O foco do documentário é simples: o que leva pessoas dos 13 aos 70 anos a participar de corridas onde têm de atravessar poços de lama, rastejar sob arame farpado, subir cordas, pular muros de 2,4 metros, sobrepujar obstáculos altos e escorregadios, subir trilhas íngremes, atravessar lagos gelados, carregar sacos de 40 quilos, baldes cheios de pedras, enfim, se submeter a um esforço físico punitivo que parece coisa de louco?

O documentário gira em torno da trajetória do seu diretor, Scott Keneally, sedentário que resolve se dedicar à atividade. No caminho, encontra atletas de elite, o inglês excêntrico que inventou o esporte e os CEOs das empresas que faturam milhões com a popularidade das corridas, como Joe de Sena, da Spartan, e Will Dean, da Tough Mudder.

As corridas representam uma metáfora para a vida. Vencer obstáculos vai além do esforço físico, necessitando uma atitude mental vitoriosa, de autoconfiança. Keneally vê, também, a importância da mídia social, com praticantes das corridas virando guerreiros de fim de semana, mostrando no Facebook ou no WhatsApp fotos de suas conquistas.
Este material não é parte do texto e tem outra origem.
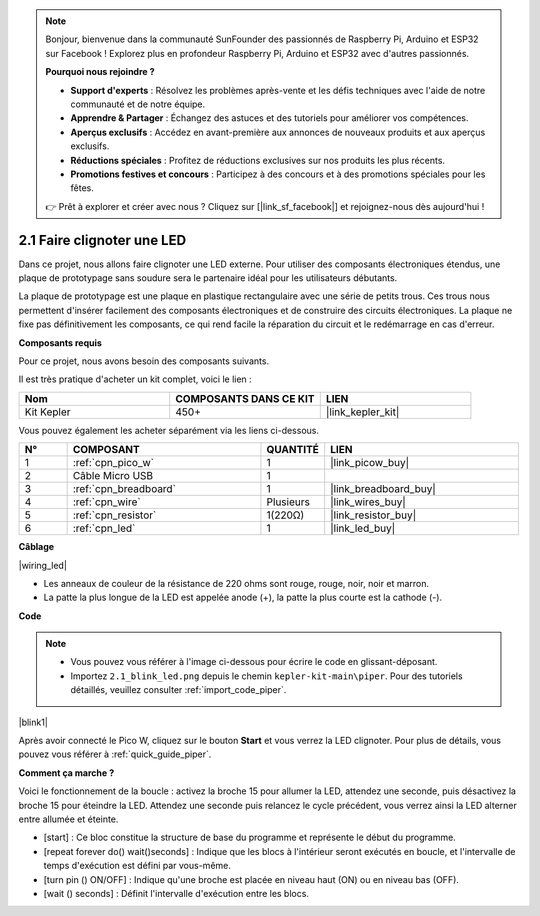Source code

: .. note::

    Bonjour, bienvenue dans la communauté SunFounder des passionnés de Raspberry Pi, Arduino et ESP32 sur Facebook ! Explorez plus en profondeur Raspberry Pi, Arduino et ESP32 avec d'autres passionnés.

    **Pourquoi nous rejoindre ?**

    - **Support d'experts** : Résolvez les problèmes après-vente et les défis techniques avec l'aide de notre communauté et de notre équipe.
    - **Apprendre & Partager** : Échangez des astuces et des tutoriels pour améliorer vos compétences.
    - **Aperçus exclusifs** : Accédez en avant-première aux annonces de nouveaux produits et aux aperçus exclusifs.
    - **Réductions spéciales** : Profitez de réductions exclusives sur nos produits les plus récents.
    - **Promotions festives et concours** : Participez à des concours et à des promotions spéciales pour les fêtes.

    👉 Prêt à explorer et créer avec nous ? Cliquez sur [|link_sf_facebook|] et rejoignez-nous dès aujourd'hui !

.. _per_blink:

2.1 Faire clignoter une LED
===============================

Dans ce projet, nous allons faire clignoter une LED externe. Pour utiliser des composants électroniques étendus, une plaque de prototypage sans soudure sera le partenaire idéal pour les utilisateurs débutants.

La plaque de prototypage est une plaque en plastique rectangulaire avec une série de petits trous. Ces trous nous permettent d'insérer facilement des composants électroniques et de construire des circuits électroniques. La plaque ne fixe pas définitivement les composants, ce qui rend facile la réparation du circuit et le redémarrage en cas d'erreur.

**Composants requis**

Pour ce projet, nous avons besoin des composants suivants.

Il est très pratique d'acheter un kit complet, voici le lien :

.. list-table::
    :widths: 20 20 20
    :header-rows: 1

    *   - Nom
        - COMPOSANTS DANS CE KIT
        - LIEN
    *   - Kit Kepler
        - 450+
        - |link_kepler_kit|

Vous pouvez également les acheter séparément via les liens ci-dessous.

.. list-table::
    :widths: 5 20 5 20
    :header-rows: 1

    *   - N°
        - COMPOSANT
        - QUANTITÉ
        - LIEN

    *   - 1
        - :ref:`cpn_pico_w`
        - 1
        - |link_picow_buy|
    *   - 2
        - Câble Micro USB
        - 1
        - 
    *   - 3
        - :ref:`cpn_breadboard`
        - 1
        - |link_breadboard_buy|
    *   - 4
        - :ref:`cpn_wire`
        - Plusieurs
        - |link_wires_buy|
    *   - 5
        - :ref:`cpn_resistor`
        - 1(220Ω)
        - |link_resistor_buy|
    *   - 6
        - :ref:`cpn_led`
        - 1
        - |link_led_buy|

**Câblage**

|wiring_led|

* Les anneaux de couleur de la résistance de 220 ohms sont rouge, rouge, noir, noir et marron.

* La patte la plus longue de la LED est appelée anode (+), la patte la plus courte est la cathode (-).


**Code**

.. note::

    * Vous pouvez vous référer à l'image ci-dessous pour écrire le code en glissant-déposant.
    * Importez ``2.1_blink_led.png`` depuis le chemin ``kepler-kit-main\piper``. Pour des tutoriels détaillés, veuillez consulter :ref:`import_code_piper`.


|blink1|

Après avoir connecté le Pico W, cliquez sur le bouton **Start** et vous verrez la LED clignoter. Pour plus de détails, vous pouvez vous référer à :ref:`quick_guide_piper`.

**Comment ça marche ?**

Voici le fonctionnement de la boucle : activez la broche 15 pour allumer la LED, attendez une seconde, puis désactivez la broche 15 pour éteindre la LED. Attendez une seconde puis relancez le cycle précédent, vous verrez ainsi la LED alterner entre allumée et éteinte.

* [start] : Ce bloc constitue la structure de base du programme et représente le début du programme.
* [repeat forever do() wait()seconds] : Indique que les blocs à l'intérieur seront exécutés en boucle, et l'intervalle de temps d'exécution est défini par vous-même.
* [turn pin () ON/OFF] : Indique qu'une broche est placée en niveau haut (ON) ou en niveau bas (OFF).
* [wait () seconds] : Définit l'intervalle d'exécution entre les blocs.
Vejo algo profundo acontecendo. As corridas nos remetem aos nossos ancestrais, que caçavam com uma resistência física que se esvaiu nos milênios. Evoluímos para isso, com nossos corpos adaptados a esforços e privações físicas gigantescas.

A vida moderna sequestrou esse nosso lado, forçando-nos a sentar por horas a fio, como faço agora escrevendo este ensaio. As corridas de obstáculos nos conectam a esse passado distante, despertando nossa essência visceral adormecida sob a rotina do cotidiano.

O documentário explora bem o aspecto revolucionário dessas corridas. Quem participa muda de atitude. É uma experiência única que acentua a intensidade da vida. Isso, eu garanto.